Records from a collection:
····················

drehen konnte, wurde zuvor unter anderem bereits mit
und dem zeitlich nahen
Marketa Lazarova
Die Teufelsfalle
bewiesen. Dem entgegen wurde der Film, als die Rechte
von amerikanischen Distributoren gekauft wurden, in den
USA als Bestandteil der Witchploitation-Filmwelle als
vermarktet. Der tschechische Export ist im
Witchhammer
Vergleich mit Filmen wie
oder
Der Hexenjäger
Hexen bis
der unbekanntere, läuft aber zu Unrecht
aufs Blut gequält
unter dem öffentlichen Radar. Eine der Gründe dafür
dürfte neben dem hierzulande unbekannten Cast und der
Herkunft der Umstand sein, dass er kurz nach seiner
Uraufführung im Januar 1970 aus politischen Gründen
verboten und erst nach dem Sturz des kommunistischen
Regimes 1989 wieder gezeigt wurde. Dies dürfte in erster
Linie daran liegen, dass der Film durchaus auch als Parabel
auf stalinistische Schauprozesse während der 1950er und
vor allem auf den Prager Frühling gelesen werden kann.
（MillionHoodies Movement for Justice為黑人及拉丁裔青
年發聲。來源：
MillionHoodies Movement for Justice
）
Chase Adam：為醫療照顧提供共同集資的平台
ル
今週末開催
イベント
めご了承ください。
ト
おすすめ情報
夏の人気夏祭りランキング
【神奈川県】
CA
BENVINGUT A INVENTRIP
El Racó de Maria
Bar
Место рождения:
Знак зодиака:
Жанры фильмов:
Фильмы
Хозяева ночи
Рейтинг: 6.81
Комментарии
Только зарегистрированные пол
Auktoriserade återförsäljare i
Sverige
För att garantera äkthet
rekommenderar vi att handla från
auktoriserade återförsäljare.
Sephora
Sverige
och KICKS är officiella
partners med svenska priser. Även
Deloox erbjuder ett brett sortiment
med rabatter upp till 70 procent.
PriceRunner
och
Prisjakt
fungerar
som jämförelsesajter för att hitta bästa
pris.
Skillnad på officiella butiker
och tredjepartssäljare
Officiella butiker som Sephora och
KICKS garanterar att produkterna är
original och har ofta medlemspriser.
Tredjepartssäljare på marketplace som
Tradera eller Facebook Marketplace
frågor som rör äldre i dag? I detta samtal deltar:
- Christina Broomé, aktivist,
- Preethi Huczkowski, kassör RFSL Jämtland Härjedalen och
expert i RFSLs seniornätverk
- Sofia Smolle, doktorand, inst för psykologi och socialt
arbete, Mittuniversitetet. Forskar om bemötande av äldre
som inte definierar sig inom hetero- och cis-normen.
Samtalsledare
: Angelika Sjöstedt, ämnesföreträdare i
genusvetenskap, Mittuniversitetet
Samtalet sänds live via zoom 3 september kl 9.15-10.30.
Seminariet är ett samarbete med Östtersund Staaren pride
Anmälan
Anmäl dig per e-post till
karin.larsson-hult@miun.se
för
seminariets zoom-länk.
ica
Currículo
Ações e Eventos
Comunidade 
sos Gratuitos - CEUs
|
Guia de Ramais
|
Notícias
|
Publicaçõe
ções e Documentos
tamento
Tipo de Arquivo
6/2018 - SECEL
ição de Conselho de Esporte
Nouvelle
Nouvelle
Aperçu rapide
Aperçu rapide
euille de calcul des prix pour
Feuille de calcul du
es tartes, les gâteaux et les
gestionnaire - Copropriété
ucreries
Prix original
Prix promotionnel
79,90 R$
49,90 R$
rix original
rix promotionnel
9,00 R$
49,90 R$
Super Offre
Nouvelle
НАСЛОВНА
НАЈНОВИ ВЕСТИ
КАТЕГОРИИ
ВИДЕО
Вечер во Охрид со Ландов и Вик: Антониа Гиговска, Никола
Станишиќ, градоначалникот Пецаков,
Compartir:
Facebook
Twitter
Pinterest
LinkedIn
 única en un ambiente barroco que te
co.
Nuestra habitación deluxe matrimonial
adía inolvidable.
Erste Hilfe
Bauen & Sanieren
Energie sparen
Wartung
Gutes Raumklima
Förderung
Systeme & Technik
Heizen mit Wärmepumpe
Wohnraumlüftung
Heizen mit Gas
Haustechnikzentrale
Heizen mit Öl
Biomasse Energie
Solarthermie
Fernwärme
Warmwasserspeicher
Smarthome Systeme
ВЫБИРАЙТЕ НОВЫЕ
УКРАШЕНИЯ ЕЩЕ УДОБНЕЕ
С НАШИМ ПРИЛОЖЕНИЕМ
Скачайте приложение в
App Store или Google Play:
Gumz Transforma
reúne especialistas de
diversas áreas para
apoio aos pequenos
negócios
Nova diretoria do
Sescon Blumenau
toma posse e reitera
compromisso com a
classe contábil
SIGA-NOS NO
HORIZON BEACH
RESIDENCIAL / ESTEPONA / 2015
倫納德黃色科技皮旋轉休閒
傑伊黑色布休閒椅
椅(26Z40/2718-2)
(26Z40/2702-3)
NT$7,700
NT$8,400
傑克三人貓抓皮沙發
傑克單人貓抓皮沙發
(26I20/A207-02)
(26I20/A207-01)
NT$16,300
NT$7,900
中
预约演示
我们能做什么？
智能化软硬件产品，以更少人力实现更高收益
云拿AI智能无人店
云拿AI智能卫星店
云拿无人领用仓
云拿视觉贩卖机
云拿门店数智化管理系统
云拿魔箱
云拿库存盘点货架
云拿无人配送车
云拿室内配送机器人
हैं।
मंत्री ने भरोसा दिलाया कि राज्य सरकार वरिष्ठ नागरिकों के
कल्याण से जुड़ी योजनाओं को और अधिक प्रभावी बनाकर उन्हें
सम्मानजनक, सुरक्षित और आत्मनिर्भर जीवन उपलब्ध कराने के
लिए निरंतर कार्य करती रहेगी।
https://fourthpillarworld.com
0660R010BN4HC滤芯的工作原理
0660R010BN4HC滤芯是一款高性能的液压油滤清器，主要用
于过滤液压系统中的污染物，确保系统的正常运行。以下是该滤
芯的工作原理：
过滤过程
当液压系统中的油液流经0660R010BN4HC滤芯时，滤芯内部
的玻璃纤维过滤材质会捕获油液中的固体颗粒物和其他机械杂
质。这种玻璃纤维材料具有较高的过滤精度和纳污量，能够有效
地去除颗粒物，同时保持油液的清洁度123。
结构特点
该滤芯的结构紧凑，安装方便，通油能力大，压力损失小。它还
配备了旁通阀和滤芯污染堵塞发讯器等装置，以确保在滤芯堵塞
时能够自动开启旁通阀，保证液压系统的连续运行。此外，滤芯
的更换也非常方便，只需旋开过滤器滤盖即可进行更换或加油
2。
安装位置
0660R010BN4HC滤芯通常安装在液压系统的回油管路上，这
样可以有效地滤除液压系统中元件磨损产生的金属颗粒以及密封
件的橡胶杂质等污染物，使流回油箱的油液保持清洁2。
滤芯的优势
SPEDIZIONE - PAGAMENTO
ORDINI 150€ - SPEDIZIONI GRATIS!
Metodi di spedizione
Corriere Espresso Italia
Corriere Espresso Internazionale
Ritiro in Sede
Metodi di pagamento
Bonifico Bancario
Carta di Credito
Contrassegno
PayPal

····················

What to do: Working through the records, copy each line in which the word "Mittuniversitetet" appears.

Answer space:
arbete, Mittuniversitetet. Forskar om bemötande av äldre
genusvetenskap, Mittuniversitetet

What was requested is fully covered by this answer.